To address the challenging cross-view matching between GPS-unlabeled ground-level images and satellite imagery—particularly under multi-field-of-view (FoV) conditions where localization accuracy degrades and visual misinformation is difficult to trace—this paper proposes SAN-QUAD, a novel four-stream Siamese network. SAN-QUAD is the first method to incorporate semantic segmentation features for fine-grained semantic alignment between ground and satellite views, overcoming limitations of conventional approaches reliant solely on geometric constraints or appearance similarity. By jointly modeling scene structural semantics and viewpoint-invariant representations, it significantly enhances cross-modal matching robustness. Experiments on the CVUSA subset demonstrate a 9.8% improvement over state-of-the-art methods; notably, localization accuracy is substantially improved under multi-FoV settings. The approach establishes a new, interpretable, and high-precision geolocation paradigm with direct applicability to visual misinformation detection.

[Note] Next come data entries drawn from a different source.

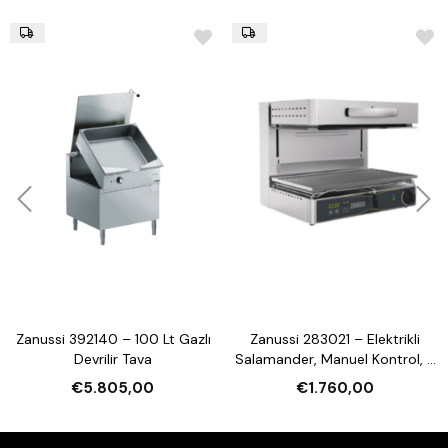
Zanussi 392140 – 100 Lt Gazlı
Zanussi 283021 – Elektrikli
Devrilir Tava
Salamander, Manuel Kontrol, 3
Tarafı Açık, 600 mm
€5.805,00
€1.760,00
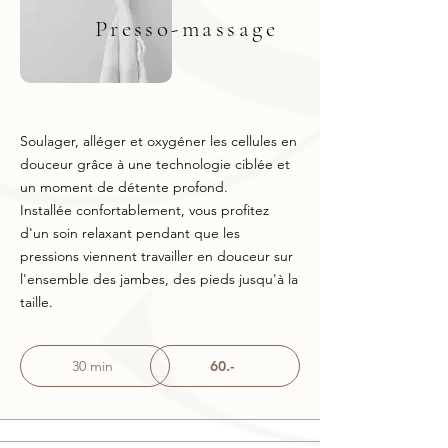
Presso-massage
Soulager, alléger et oxygéner les cellules en
douceur grâce à une technologie ciblée et
un moment de détente profond.
Installée confortablement, vous profitez
d'un soin relaxant pendant que les
pressions viennent travailler en douceur sur
l'ensemble des jambes, des pieds jusqu'à la
taille.
30 min
60.-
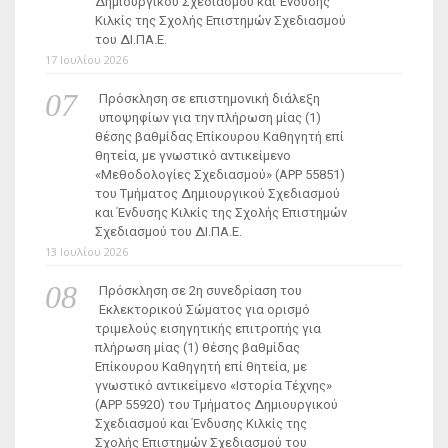
Δημιουργικού Σχεδιασμού και Ένδυσης
Κιλκίς της Σχολής Επιστημών Σχεδιασμού
του ΔΙ.ΠΑ.Ε.
17 Ιουλίου 2026
Πρόσκληση σε επιστημονική διάλεξη
υποψηφίων για την πλήρωση μίας (1)
θέσης βαθμίδας Επίκουρου Καθηγητή επί
θητεία, με γνωστικό αντικείμενο
«Μεθοδολογίες Σχεδιασμού» (ΑΡΡ 55851)
του Τμήματος Δημιουργικού Σχεδιασμού
και Ένδυσης Κιλκίς της Σχολής Επιστημών
Σχεδιασμού του ΔΙ.ΠΑ.Ε.
13 Ιουλίου 2026
Πρόσκληση σε 2η συνεδρίαση του
Εκλεκτορικού Σώματος για ορισμό
τριμελούς εισηγητικής επιτροπής για
πλήρωση μίας (1) θέσης βαθμίδας
Επίκουρου Καθηγητή επί θητεία, με
γνωστικό αντικείμενο «Ιστορία Τέχνης»
(ΑΡΡ 55920) του Τμήματος Δημιουργικού
Σχεδιασμού και Ένδυσης Κιλκίς της
Σχολής Επιστημών Σχεδιασμού του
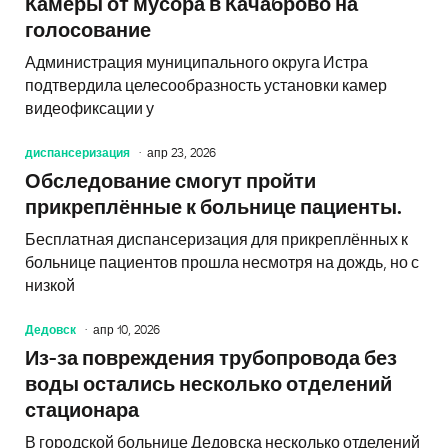
Камеры от мусора в Качаброво на
голосование
Администрация муниципального округа Истра
подтвердила целесообразность установки камер
видеофиксации у
диспансеризация
апр 23, 2026
Обследование смогут пройти
прикреплённые к больнице пациенты.
Бесплатная диспансеризация для прикреплённых к
больнице пациентов прошла несмотря на дождь, но с
низкой
Дедовск
апр 10, 2026
Из-за повреждения трубопровода без
воды остались несколько отделений
стационара
В городской больнице Дедовска несколько отделений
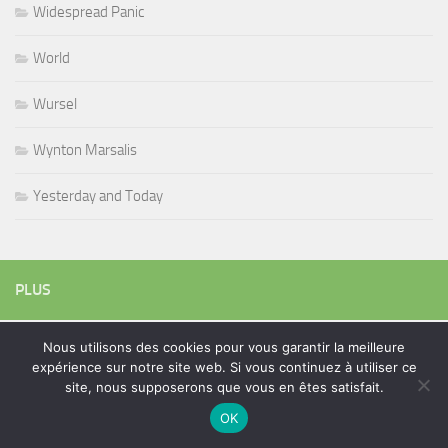
Widespread Panic
World
Wursel
Wynton Marsalis
Yesterday and Today
PLUS
Nous utilisons des cookies pour vous garantir la meilleure
Rechercher :
expérience sur notre site web. Si vous continuez à utiliser ce
site, nous supposerons que vous en êtes satisfait.
OK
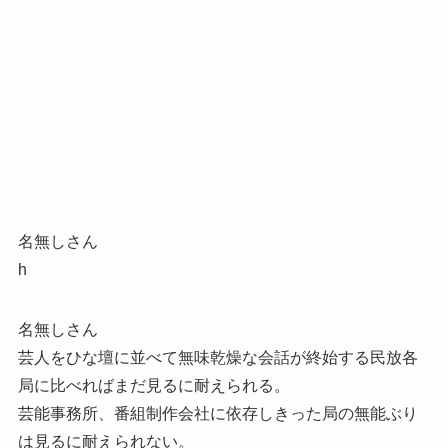
名無しさん
h
名無しさん
芸人をひな壇に並べて無味乾燥な会話が終始する民放各
局に比べればまだ見るに耐えられる。
芸能事務所、番組制作会社に依存しきった局の無能ぶり
は見るに耐えられない。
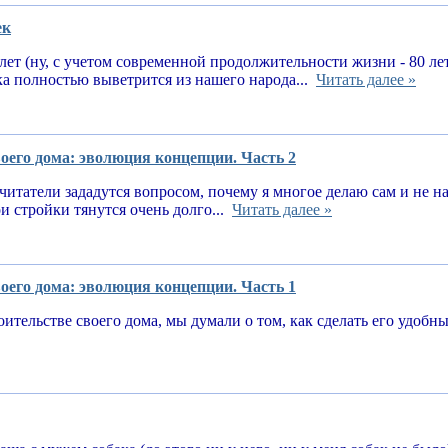
ек
 лет (ну, с учетом современной продолжительности жизни - 80 ле
ка полностью выветрится из нашего народа...
Читать далее »
оего дома: эволюция концепции. Часть 2
читатели зададутся вопросом, почему я многое делаю сам и не 
и стройки тянутся очень долго...
Читать далее »
оего дома: эволюция концепции. Часть 1
оительстве своего дома, мы думали о том, как сделать его удоб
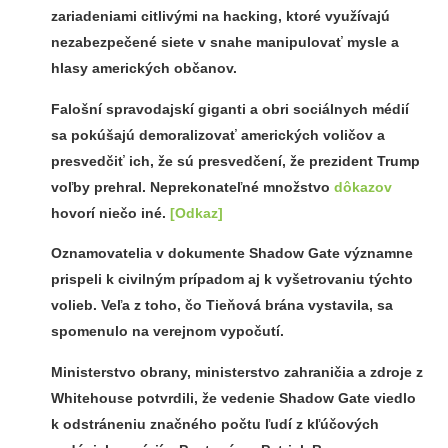
zariadeniami citlivými na hacking, ktoré využívajú
nezabezpečené siete v snahe manipulovať mysle a
hlasy amerických občanov.
Falošní spravodajskí giganti a obri sociálnych médií
sa pokúšajú demoralizovať amerických voličov a
presvedčiť ich, že sú presvedčení, že prezident Trump
voľby prehral. Neprekonateľné množstvo
dôkazov
hovorí niečo iné.
[Odkaz]
Oznamovatelia v dokumente Shadow Gate významne
prispeli k civilným prípadom aj k vyšetrovaniu týchto
volieb. Veľa z toho, čo Tieňová brána vystavila, sa
spomenulo na verejnom vypočutí.
Ministerstvo obrany, ministerstvo zahraničia a zdroje z
Whitehouse potvrdili, že vedenie Shadow Gate viedlo
k odstráneniu značného počtu ľudí z kľúčových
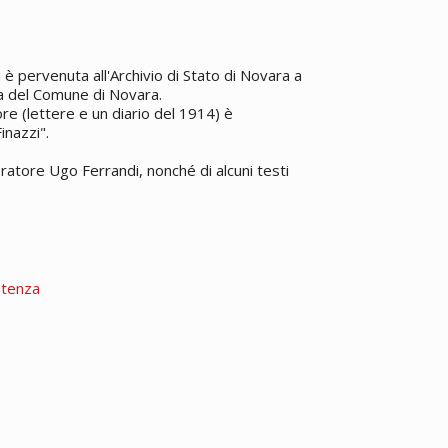
 pervenuta all'Archivio di Stato di Novara a
ica del Comune di Novara.
re (lettere e un diario del 1914) è
inazzi".
ploratore Ugo Ferrandi, nonché di alcuni testi
stenza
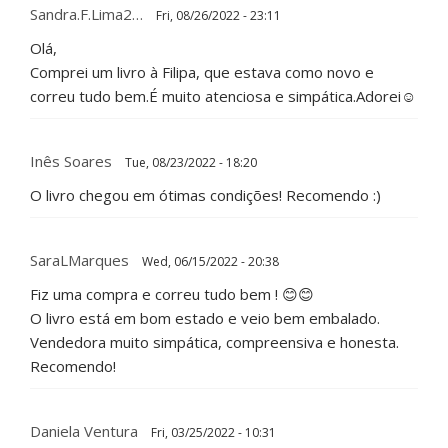
Sandra.f.lima2…
Fri, 08/26/2022 - 23:11
Olá,
Comprei um livro à Filipa, que estava como novo e
correu tudo bem.É muito atenciosa e simpática.Adorei☺
Inês Soares
Tue, 08/23/2022 - 18:20
O livro chegou em ótimas condições! Recomendo :)
SaraLMarques
Wed, 06/15/2022 - 20:38
Fiz uma compra e correu tudo bem ! 😊😊
O livro está em bom estado e veio bem embalado.
Vendedora muito simpática, compreensiva e honesta.
Recomendo!
Daniela Ventura
Fri, 03/25/2022 - 10:31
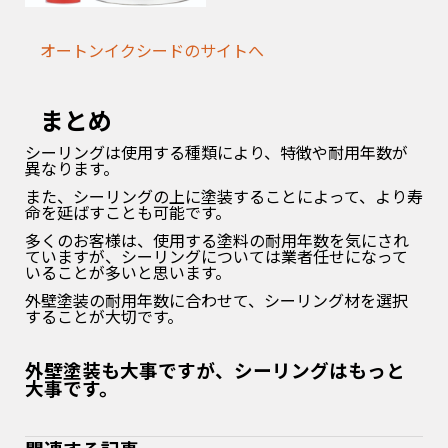
オートンイクシードのサイトへ
まとめ
シーリングは使用する種類により、特徴や耐用年数が
異なります。
また、シーリングの上に塗装することによって、より寿
命を延ばすことも可能です。
多くのお客様は、使用する塗料の耐用年数を気にされ
ていますが、シーリングについては業者任せになって
いることが多いと思います。
外壁塗装の耐用年数に合わせて、シーリング材を選択
することが大切です。
外壁塗装も大事ですが、シーリングはもっと
大事です。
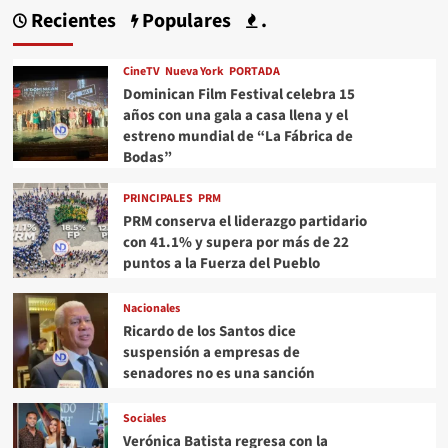
Recientes
Populares
.
CineTV
Nueva York
PORTADA
Dominican Film Festival celebra 15
años con una gala a casa llena y el
estreno mundial de “La Fábrica de
Bodas”
PRINCIPALES
PRM
PRM conserva el liderazgo partidario
con 41.1% y supera por más de 22
puntos a la Fuerza del Pueblo
Nacionales
Ricardo de los Santos dice
suspensión a empresas de
senadores no es una sanción
Sociales
Verónica Batista regresa con la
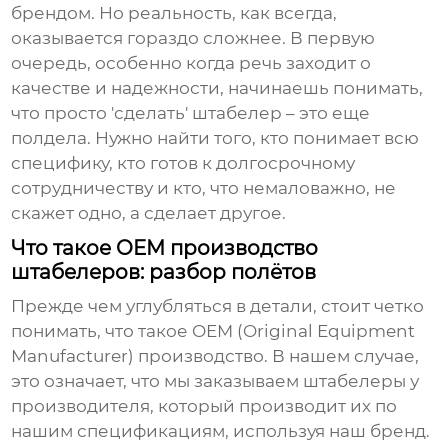
брендом. Но реальность, как всегда,
оказывается гораздо сложнее. В первую
очередь, особенно когда речь заходит о
качестве и надежности, начинаешь понимать,
что просто 'сделать' штабелер – это еще
полдела. Нужно найти того, кто понимает всю
специфику, кто готов к долгосрочному
сотрудничеству и кто, что немаловажно, не
скажет одно, а сделает другое.
Что такое OEM производство
штабелеров: разбор полётов
Прежде чем углубляться в детали, стоит четко
понимать, что такое OEM (Original Equipment
Manufacturer) производство. В нашем случае,
это означает, что мы заказываем штабелеры у
производителя, который производит их по
нашим спецификациям, используя наш бренд.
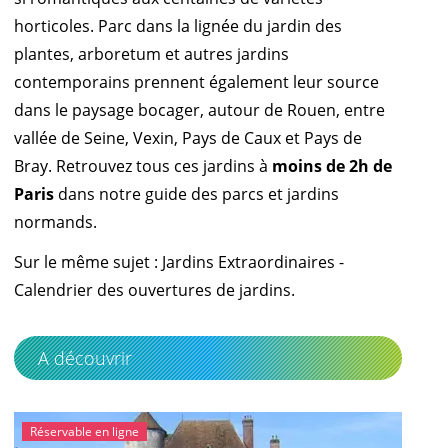
horticoles. Parc dans la lignée du jardin des
plantes, arboretum et autres jardins
contemporains prennent également leur source
dans le paysage bocager, autour de Rouen, entre
vallée de Seine, Vexin, Pays de Caux et Pays de
Bray. Retrouvez tous ces jardins à
moins de 2h de
Paris
dans notre
guide
des parcs et jardins
normands.
Sur le même sujet :
Jardins Extraordinaires
-
Calendrier des ouvertures de jardins.
A découvrir
Réservable en ligne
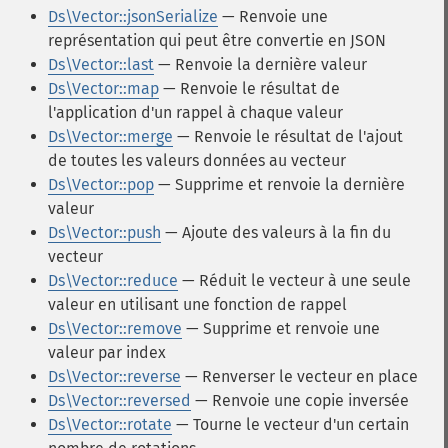
Ds\Vector::jsonSerialize
— Renvoie une
représentation qui peut être convertie en JSON
Ds\Vector::last
— Renvoie la dernière valeur
Ds\Vector::map
— Renvoie le résultat de
l'application d'un rappel à chaque valeur
Ds\Vector::merge
— Renvoie le résultat de l'ajout
de toutes les valeurs données au vecteur
Ds\Vector::pop
— Supprime et renvoie la dernière
valeur
Ds\Vector::push
— Ajoute des valeurs à la fin du
vecteur
Ds\Vector::reduce
— Réduit le vecteur à une seule
valeur en utilisant une fonction de rappel
Ds\Vector::remove
— Supprime et renvoie une
valeur par index
Ds\Vector::reverse
— Renverser le vecteur en place
Ds\Vector::reversed
— Renvoie une copie inversée
Ds\Vector::rotate
— Tourne le vecteur d'un certain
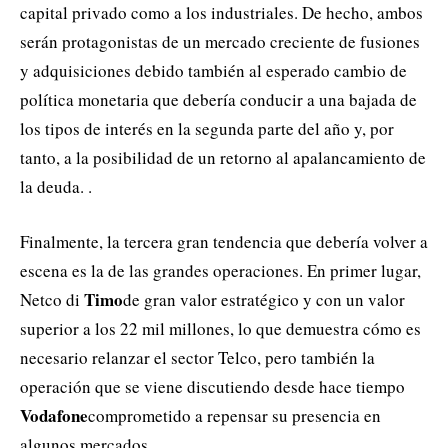
capital privado como a los industriales. De hecho, ambos
serán protagonistas de un mercado creciente de fusiones
y adquisiciones debido también al esperado cambio de
política monetaria que debería conducir a una bajada de
los tipos de interés en la segunda parte del año y, por
tanto, a la posibilidad de un retorno al apalancamiento de
la deuda. .
Finalmente, la tercera gran tendencia que debería volver a
escena es la de las grandes operaciones.
En primer lugar,
Timo
Netco di
de gran valor estratégico y con un valor
superior a los 22 mil millones, lo que demuestra cómo es
necesario relanzar el sector Telco, pero también la
operación que se viene discutiendo desde hace tiempo
Vodafone
comprometido a repensar su presencia en
algunos mercados.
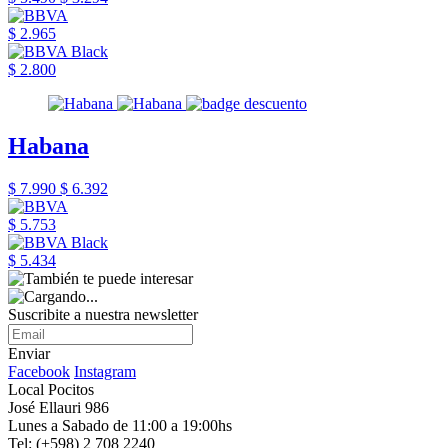
$ 2.965
$ 2.800
Habana
$ 7.990
$ 6.392
$ 5.753
$ 5.434
Suscribite a nuestra newsletter
Enviar
Facebook
Instagram
Local Pocitos
José Ellauri 986
Lunes a Sabado de 11:00 a 19:00hs
Tel: (+598) 2 708 2240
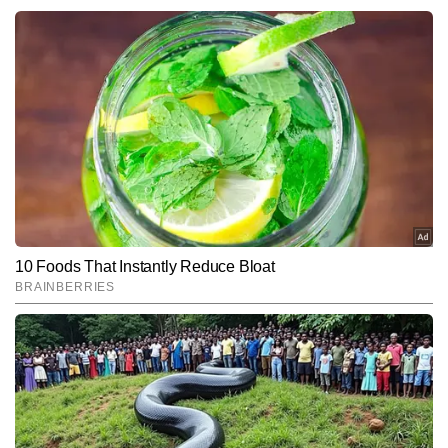
शिवम अवस्थी
AUTHOR
शिवम् अवस्थी टाइम्स नाउ नवभारत डिजिटल में स्पोर्ट्स डेस्क के इंचार्ज हैं। इनको 
खेल पत्रकारिता में तकरीबन 17 सालों का अनुभव है। इनको क्रिकेट, फुटबॉल 
और टेनिस में खास रुचि है। उन्हें खेलना भी पसंद है और वो देहरादून में फुटबॉल व 
और पढ़ें
क्रिकेट इंटर डिस्ट्रिक्ट चैंपियनशिप में विजेता टीम के कप्तान भी रहे। पत्रकारिता 
में कदम रखने के कुछ समय बाद कॉमनवेल्थ गेम्स 2010 का संपूर्ण फील्ड कवरेज 
किया और कई ब्रेकिंग न्यूज दी। कई चर्चित भारतीय एथलीटों के इंटरव्यू लिए हैं। 
Follow Us:
2011 वनडे क्रिकेट वर्ल्ड कप का ऑनफील्ड रहकर शहर-शहर घूमते हुए पूरा टीवी 
कवरेज किया। विश्व कप से पहले युवा विराट कोहली का इंटरव्यू किया। डिजिटल 
जैसे-जैसे आगे बढ़ा उन्हें ब्रेट ली, सुनील गावस्कर, राहुल द्रविड़, जैसे तमाम धुरंधरों 
Subscribe to our daily Newsletter!
के साक्षात्कार किए और 16 वर्षीय ऋषभ पंत का पहला डिजिटल इंटरव्यू किया जिसे 
इंग्लिश और हिंदी वेबसाइट पर काफी रीडरशिप मिली। उन्होंने स्पोर्ट्स मल्टी 
पॉडकास्ट भी किया। आईपीएल के 18 सीजन से ऑनफील्ड जुड़े रहे। अब तक 
SUBMIT
तकरीबन 6000 से ज्यादा एक्सक्लूसिव स्टोरीज लिख चुके हैं। साल 2025 में खेल 
जगत के तमाम बड़े रिकॉर्ड्स व आंकड़ों को ट्रैक किया है और उन पर आर्टिकल 
तैयार किए हैं।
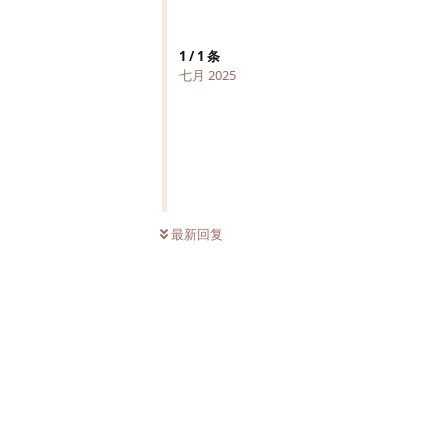
1
/
1
条
七月 2025
最新回复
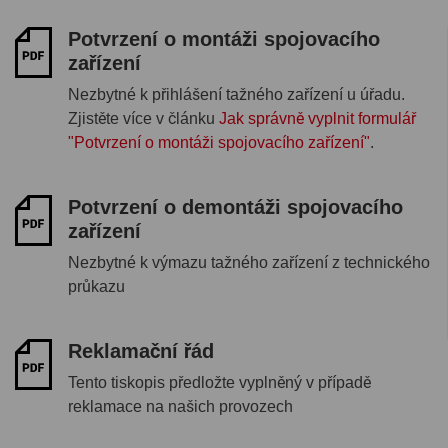
Potvrzení o montáži spojovacího
zařízení
Nezbytné k přihlášení tažného zařízení u úřadu.
Zjistěte více v článku
Jak správně vyplnit formulář
"Potvrzení o montáži spojovacího zařízení"
.
Potvrzení o demontáži spojovacího
zařízení
Nezbytné k výmazu tažného zařízení z technického
průkazu
Reklamační řád
Tento tiskopis předložte vyplněný v případě
reklamace na našich provozech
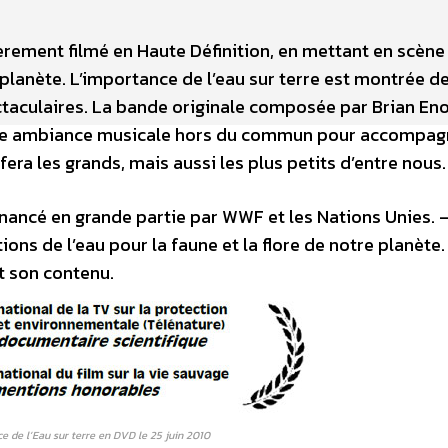
ement filmé en Haute Définition, en mettant en scène 
lanète. L’importance de l’eau sur terre est montrée d
taculaires. La bande originale composée par Brian Eno,
ne ambiance musicale hors du commun pour accompag
era les grands, mais aussi les plus petits d’entre nous.
inancé en grande partie par WWF et les Nations Unies. 
ns de l’eau pour la faune et la flore de notre planète.
t son contenu.
nce de l’Eau sur terre en DVD le 25 juin 2010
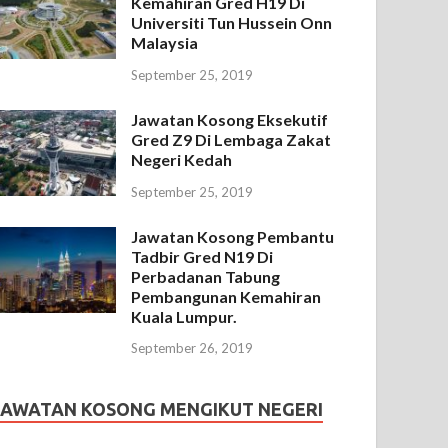
Kemahiran Gred H19 Di
Universiti Tun Hussein Onn
Malaysia
September 25, 2019
Jawatan Kosong Eksekutif
Gred Z9 Di Lembaga Zakat
Negeri Kedah
September 25, 2019
Jawatan Kosong Pembantu
Tadbir Gred N19 Di
Perbadanan Tabung
Pembangunan Kemahiran
Kuala Lumpur.
September 26, 2019
JAWATAN KOSONG MENGIKUT NEGERI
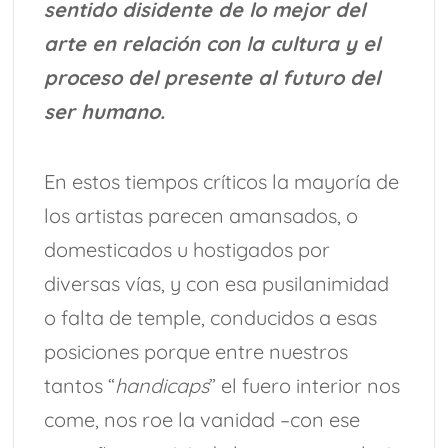
sentido disidente de lo mejor del
arte en relación con la cultura y el
proceso del presente al futuro del
ser humano.
En estos tiempos críticos la mayoría de
los artistas parecen amansados, o
domesticados u hostigados por
diversas vías, y con esa pusilanimidad
o falta de temple, conducidos a esas
posiciones porque entre nuestros
tantos “
handicaps
” el fuero interior nos
come, nos roe la vanidad –con ese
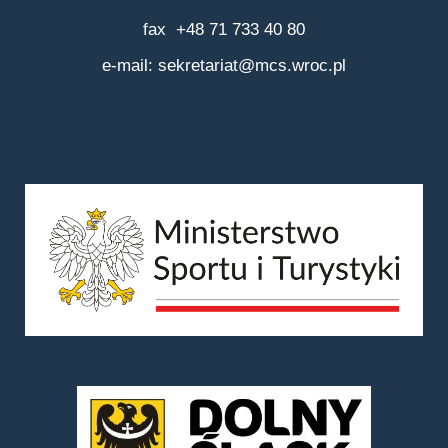
fax +48 71 733 40 80
e-mail:
sekretariat@mcs.wroc.pl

The recent advancements in generative AI techniques, which have significantly increased the online dissemination of altered images and videos, have raised serious concerns about the credibility of digital media available on the Internet and distributed through information channels and social networks. This issue particularly affects domains that rely heavily on trustworthy data, such as journalism, forensic analysis, and Earth observation. To address these concerns, the ability to geolocate a non-geo-tagged ground-view image without external information, such as GPS coordinates, has become increasingly critical. This study tackles the challenge of linking a ground-view image, potentially exhibiting varying fields of view (FoV), to its corresponding satellite image without the aid of GPS data. To achieve this, we propose a novel four-stream Siamese-like architecture, the Quadruple Semantic Align Net (SAN-QUAD), which extends previous state-of-the-art (SOTA) approaches by leveraging semantic segmentation applied to both ground and satellite imagery. Experimental results on a subset of the CVUSA dataset demonstrate significant improvements of up to 9.8% over prior methods across various FoV settings.